Exercise requirements
Could you write the next part of the passage on war exclusion clauses in insurance policies, picking up right after its last sentence?

Ultimately, the Bennion court concluded that “the existence or non-existence of a state of war is a political question, to be determined by the political department of our Government.” In upholding the exclusion, the Bennion court found this question was driven by the following analysis: “the actual existence of a state of war and the political determination of its commencement with the attack on December 7th is immaterial to this lawsuit if the word war, as used in the contract, was intended by the parties to mean a state of war which commenced only with a formal declaration by Congress on December 8th.” Consequently, the reasoning in Bennion may allow the hostile and warlike exclusion to apply to malware regardless of whether a formal declaration of war has been made by Congress.
A more recent event provided another opportunity to analyze the potential impact of hostile and warlike exclusion. In TRT/FTC Communications, Inc. v. Ins. Co. of State of Pennsylvania, 847 F. Supp (D. Del. 1993), (judgment aff’d, 9 F. 3d 1541 (3d Cir. 1993)) related to the 1989 conflict between the United States and Panama. In TRT/FTC, the plaintiff, TRT/FTC Communications, Inc. (“TRT”) was engaged in the international telecommunications business and operated a business in Panama City, Panama where it sold personal computers, fax machines and telephone systems. The insurer issued a policy that was in effect in the Republic of Panama in December 1989. When civil unrest broke out in Panama City on December 21, 1989, eight people broke into TRT’s sales facility with AK-47s and stole merchandise from TRT’s showroom. The insurer denied coverage for this loss based on the war exclusion found in the policy issued to TRT. The Court agreed with the insurer when it found the insured “proved by a preponderance of the evidence that the loss incurred by TRT in Panama City, Panama, on December 21, 1989, was a peril specifically excluded by the provisions of the above referenced War Exclusion Clause…” That is, the Court found “the sole cause of the TRT loss was the war hostilities occurring in Panama City on December 21, 1989.” Further, the Court opined that the exclusion would apply regardless of “whether the men were part of the Panamanian forces or a band of looters” since their actions “were enabled by the military hostilities occurring between Panama and the United States.”

Excerpted records
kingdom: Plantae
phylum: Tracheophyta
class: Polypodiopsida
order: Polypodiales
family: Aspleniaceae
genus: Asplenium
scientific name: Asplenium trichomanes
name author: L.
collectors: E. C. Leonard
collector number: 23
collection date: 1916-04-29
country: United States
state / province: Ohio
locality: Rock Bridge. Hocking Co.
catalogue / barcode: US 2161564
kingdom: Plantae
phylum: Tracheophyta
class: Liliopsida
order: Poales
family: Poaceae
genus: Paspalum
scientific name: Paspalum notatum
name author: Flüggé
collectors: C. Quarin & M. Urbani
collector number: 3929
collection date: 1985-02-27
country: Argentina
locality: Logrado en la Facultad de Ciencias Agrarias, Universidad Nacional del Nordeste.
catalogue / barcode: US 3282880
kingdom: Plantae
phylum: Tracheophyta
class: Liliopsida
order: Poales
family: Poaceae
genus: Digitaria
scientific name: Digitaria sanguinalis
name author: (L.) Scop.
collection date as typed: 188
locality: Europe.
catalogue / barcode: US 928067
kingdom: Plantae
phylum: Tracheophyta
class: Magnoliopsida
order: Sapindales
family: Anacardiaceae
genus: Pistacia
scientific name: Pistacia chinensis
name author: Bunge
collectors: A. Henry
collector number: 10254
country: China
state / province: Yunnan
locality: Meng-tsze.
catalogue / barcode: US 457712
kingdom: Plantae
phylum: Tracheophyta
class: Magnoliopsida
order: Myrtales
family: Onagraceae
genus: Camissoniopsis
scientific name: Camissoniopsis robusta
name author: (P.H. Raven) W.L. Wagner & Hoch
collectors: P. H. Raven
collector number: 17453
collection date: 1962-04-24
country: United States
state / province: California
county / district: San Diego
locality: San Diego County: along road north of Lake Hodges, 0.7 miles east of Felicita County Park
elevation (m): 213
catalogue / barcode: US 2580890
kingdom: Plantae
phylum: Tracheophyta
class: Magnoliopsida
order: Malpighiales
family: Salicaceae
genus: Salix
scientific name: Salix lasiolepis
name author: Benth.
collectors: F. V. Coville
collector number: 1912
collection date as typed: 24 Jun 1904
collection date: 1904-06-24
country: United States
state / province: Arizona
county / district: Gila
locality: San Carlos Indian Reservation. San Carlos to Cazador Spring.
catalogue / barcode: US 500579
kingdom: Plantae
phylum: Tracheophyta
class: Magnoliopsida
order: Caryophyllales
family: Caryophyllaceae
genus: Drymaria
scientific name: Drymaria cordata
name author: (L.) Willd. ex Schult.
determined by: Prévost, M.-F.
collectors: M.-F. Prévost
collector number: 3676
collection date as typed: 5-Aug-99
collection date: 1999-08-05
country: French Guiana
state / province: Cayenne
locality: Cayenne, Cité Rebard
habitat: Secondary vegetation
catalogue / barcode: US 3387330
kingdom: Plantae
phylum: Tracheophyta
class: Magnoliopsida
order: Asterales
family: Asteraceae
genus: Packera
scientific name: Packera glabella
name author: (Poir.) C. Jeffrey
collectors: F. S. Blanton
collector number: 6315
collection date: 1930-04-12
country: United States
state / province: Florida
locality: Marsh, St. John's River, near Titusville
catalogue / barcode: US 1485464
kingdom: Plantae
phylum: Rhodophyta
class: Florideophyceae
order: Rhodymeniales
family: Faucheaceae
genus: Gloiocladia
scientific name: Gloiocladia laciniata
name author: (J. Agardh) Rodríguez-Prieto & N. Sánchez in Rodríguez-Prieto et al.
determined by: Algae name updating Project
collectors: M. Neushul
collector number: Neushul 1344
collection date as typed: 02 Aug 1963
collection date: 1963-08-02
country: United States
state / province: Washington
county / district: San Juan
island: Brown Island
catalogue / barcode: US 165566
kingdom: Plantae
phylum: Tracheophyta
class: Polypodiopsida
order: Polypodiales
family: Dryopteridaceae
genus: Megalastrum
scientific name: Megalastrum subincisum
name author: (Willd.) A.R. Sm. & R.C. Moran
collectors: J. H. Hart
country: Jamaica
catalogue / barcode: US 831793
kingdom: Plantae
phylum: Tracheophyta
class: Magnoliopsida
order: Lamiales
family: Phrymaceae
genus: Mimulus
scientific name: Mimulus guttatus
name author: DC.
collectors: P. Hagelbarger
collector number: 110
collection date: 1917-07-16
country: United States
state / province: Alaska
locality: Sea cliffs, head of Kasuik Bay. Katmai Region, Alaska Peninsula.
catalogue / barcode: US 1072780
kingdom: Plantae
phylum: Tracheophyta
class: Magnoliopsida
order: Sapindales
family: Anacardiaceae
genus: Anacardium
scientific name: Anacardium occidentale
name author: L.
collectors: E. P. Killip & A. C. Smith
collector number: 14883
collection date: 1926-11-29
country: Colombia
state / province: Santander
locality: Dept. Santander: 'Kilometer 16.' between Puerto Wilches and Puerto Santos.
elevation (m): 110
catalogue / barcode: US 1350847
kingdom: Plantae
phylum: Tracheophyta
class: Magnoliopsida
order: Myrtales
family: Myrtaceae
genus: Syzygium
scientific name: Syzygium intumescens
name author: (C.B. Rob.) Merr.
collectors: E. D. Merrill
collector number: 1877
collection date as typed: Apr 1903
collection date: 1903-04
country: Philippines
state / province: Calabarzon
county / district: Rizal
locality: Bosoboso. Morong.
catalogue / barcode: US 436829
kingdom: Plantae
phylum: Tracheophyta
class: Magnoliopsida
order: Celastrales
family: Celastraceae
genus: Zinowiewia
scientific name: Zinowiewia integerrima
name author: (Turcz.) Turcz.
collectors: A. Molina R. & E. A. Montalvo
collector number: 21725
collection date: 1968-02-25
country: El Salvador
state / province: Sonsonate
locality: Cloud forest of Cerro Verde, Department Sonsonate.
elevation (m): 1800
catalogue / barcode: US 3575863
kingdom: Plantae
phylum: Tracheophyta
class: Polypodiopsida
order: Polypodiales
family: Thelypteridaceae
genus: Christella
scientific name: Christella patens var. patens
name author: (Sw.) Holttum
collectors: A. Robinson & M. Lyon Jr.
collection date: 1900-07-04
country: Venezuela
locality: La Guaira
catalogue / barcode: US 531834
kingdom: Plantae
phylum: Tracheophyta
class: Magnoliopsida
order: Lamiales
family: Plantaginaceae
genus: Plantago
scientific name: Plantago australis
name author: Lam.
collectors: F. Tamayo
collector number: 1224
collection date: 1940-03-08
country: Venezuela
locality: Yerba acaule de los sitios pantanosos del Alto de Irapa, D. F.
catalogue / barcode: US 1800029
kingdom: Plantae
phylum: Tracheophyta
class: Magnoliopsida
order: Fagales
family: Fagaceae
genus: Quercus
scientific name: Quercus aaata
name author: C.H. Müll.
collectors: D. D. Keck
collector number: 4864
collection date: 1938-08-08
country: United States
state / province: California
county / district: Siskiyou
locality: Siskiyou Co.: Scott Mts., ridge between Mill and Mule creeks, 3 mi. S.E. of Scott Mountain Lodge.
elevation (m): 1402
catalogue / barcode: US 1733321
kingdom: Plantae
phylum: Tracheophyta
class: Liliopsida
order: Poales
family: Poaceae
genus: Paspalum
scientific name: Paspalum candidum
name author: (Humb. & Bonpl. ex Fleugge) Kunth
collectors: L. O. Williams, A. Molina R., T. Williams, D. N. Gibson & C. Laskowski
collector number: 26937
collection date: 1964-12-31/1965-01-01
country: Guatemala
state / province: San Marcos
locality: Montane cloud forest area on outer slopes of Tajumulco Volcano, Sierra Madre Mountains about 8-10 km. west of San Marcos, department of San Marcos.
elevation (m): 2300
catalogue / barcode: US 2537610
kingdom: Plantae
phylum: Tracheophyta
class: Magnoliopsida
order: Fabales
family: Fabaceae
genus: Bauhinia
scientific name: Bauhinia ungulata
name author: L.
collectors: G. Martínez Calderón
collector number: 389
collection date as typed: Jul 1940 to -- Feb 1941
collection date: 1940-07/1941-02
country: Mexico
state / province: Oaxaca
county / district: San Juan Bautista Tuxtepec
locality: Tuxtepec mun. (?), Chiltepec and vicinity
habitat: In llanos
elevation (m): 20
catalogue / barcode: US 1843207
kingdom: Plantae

Solved problem
Here, there is no doubt that the Mondelez Court will be in uncharted territory when it comes to determining whether the hostile or warlike action exclusion bars coverage for a cyber attack that may be linked to Russia. The precedent on this issue, while it may not address cyber attacks directly, provides guidance suggesting that a formal declaration of war is not necessary for the exclusion to apply. Further, there is support to apply this exclusion even if a “band of looters” is found to be behind NotPetya rather than a formal government action. Regardless of how the Mondelez Court decides this unique issue, there should be no question that it will continue to be an interesting question worth watching as more courts are called upon to address whether this exclusion applies to cyber attacks.